Amplicon purification, dilution, pooling and sequencing were all performed as previously described, at the DTU Multi Assay Core (DMAC), Technical University of Denmark (20).
Mixed infections
Infections were defined as mixed if more than one base was called for a given position in a given sample, and was supported by at least 25 % of the base calls for that position for the sample in question.
Statistics
Pearson’s chi-square was used to assess whether there was a difference in the proportions of children and adults amongst RDT-positive patients as compared to the general population.

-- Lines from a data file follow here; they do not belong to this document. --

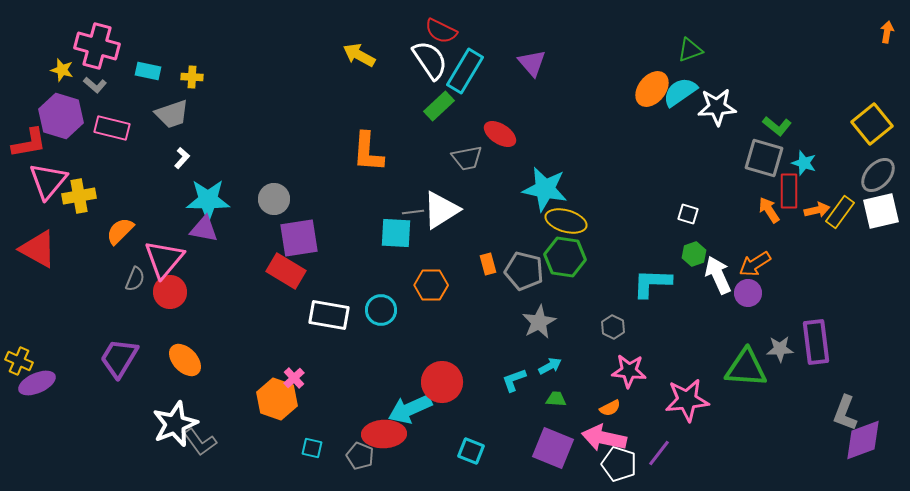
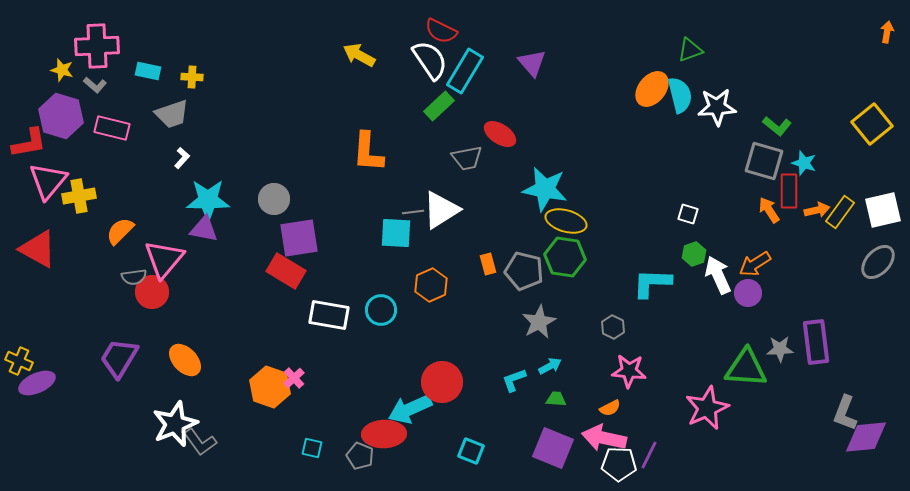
pink cross at (97, 46): rotated 18 degrees counterclockwise
cyan semicircle at (680, 92): moved 3 px down; rotated 111 degrees clockwise
gray square at (764, 158): moved 3 px down
gray ellipse at (878, 175): moved 87 px down
white square at (881, 211): moved 2 px right, 1 px up
gray semicircle at (135, 279): moved 1 px left, 2 px up; rotated 60 degrees clockwise
orange hexagon at (431, 285): rotated 24 degrees counterclockwise
red circle at (170, 292): moved 18 px left
orange hexagon at (277, 399): moved 7 px left, 12 px up
pink star at (687, 400): moved 20 px right, 8 px down; rotated 18 degrees counterclockwise
purple diamond at (863, 440): moved 3 px right, 3 px up; rotated 15 degrees clockwise
purple line at (659, 453): moved 10 px left, 2 px down; rotated 12 degrees counterclockwise
white pentagon at (619, 464): rotated 16 degrees counterclockwise
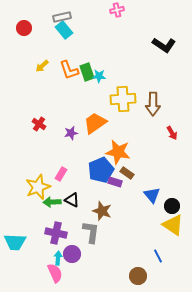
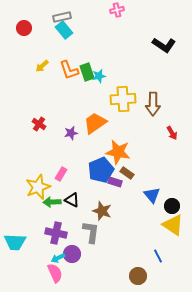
cyan star: rotated 16 degrees counterclockwise
cyan arrow: rotated 120 degrees counterclockwise
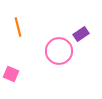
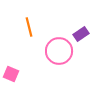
orange line: moved 11 px right
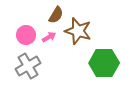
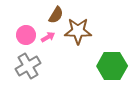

Fisher’s exact test was used to assess whether there was a significant trend over time in the frequencies of the detected haplotypes. Mixed infections were counted in all groups for single SNP-prevalence and omitted for haplotypes.
Ethical approval
Ethical approval for conducting the study and sampling used RDTs was acquired from the ethical review board in Bissau (ref: 022/CNES/INASA/2014, dated September 17th 2014).
Funding
This work was supported by Mærsk Foundation (bilagnr. OMPC1400002999), Else og Mogens Wedell-Wedellborgs Fond (J. Nr. 13-15-1) and Carl og Ellen Hertz’ Legat til Dansk Læge-og Naturvidenskab (løbenr. 6.14.2 and løbenr. 13.17.2)
Acknowledgements
The authors would like to express great gratitude to the health workers at the Bandim and Belem health centres for collecting samples and typing patient data into the electronic database. Furthermore, the authors would like to acknowledge everybody who has travelled with extra suitcases full of RDTs from Guinea-Bissau to Denmark, as well as Ulla Abildtrup and Kenneth Kauffmann Slot for laboratory support, DMAC (DTU) and Marlene Danner Dalgaard for NGS expertise and performance and finally Frederik Shaltz-Buchholzer and Mikael Bay von Scholten for database support.
Conflict of interest
The authors declare no conflicts of interest.